Commencement 2005: Brian Williams

Presented by David O. Boone ’62, P’87, Trustee, for Doctor of Humane Letters

On Dec. 2, 2004, Brian Williams became the seventh anchor and managing editor of the distinguished broadcast “NBC Nightly News,” the most-watched news program on television. Since joining NBC in 1993, Williams has become one of the nation’s foremost television journalists, covering virtually every major breaking news event and traveling extensively around the world. Even after accepting the top news job, Williams anchored from Baghdad to report on landmark Iraqi elections and became the first network news anchor to report from Banda Aceh, Indonesia, about the massive earthquake and tsunami. Williams attended George Washington University and the Catholic University of America, both in Washington, D.C., but left 18 credits short of a bachelor’s degree in order to accept a paid internship at the White House during the Carter administration. He landed his first broadcast news job in Pittsburg, Kan., at $174 a week. He honed his reporting skills and soon moved up to major television markets. Williams joined NBC from the CBS-owned television station in New York City, starting as a national correspondent. At the end of his first year, he was named anchor of the Saturday edition of “NBC Nightly News” as well as former anchor Tom Brokaw’s primary substitute for the weekday broadcast. In 1994, he was named the network’s chief White House correspondent. In 1996, MSNBC, the NBC News cable network, was launched, with “The News with Brian Williams” as its flagship show.
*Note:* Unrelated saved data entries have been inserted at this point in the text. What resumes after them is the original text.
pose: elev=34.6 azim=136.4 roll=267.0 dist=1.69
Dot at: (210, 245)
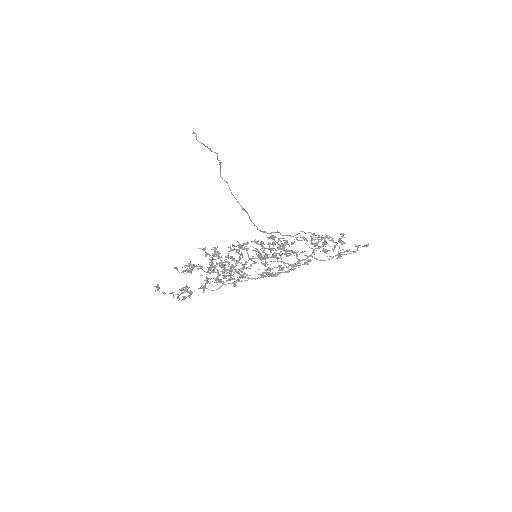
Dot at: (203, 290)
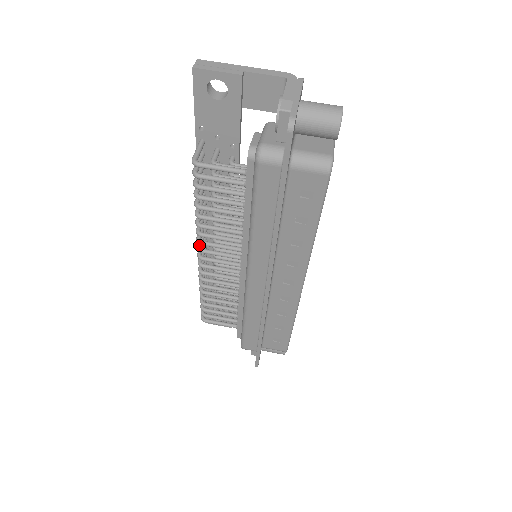
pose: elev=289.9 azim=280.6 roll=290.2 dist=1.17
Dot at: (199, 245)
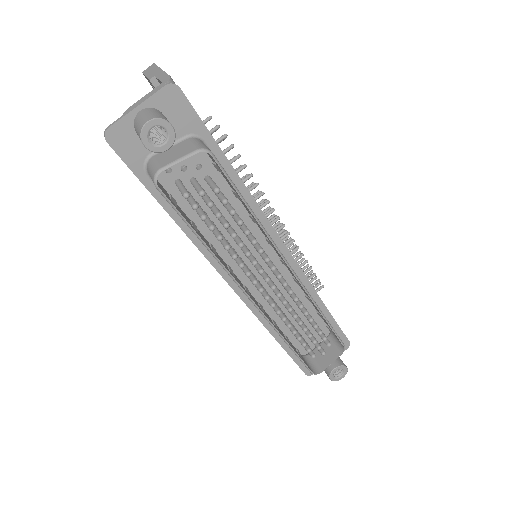
Dot at: occluded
For his broadcast reporting, Williams received Emmy awards in 1987, 1993 and 2001. Williams is married to Jane Stoddard Williams and has two children. Williams was named “Father of the Year” in 1996 by the National Father’s Day Committee. Williams is from a Bates family: His father, Gordon L. Williams, is a graduate of the Class of 1938 and will be in attendance at Commencement; his mother is the late Dorothy “Dode” Pampel Williams of the Class of 1940, and his late brother, David A. Williams, was a graduate with the Class of 1965.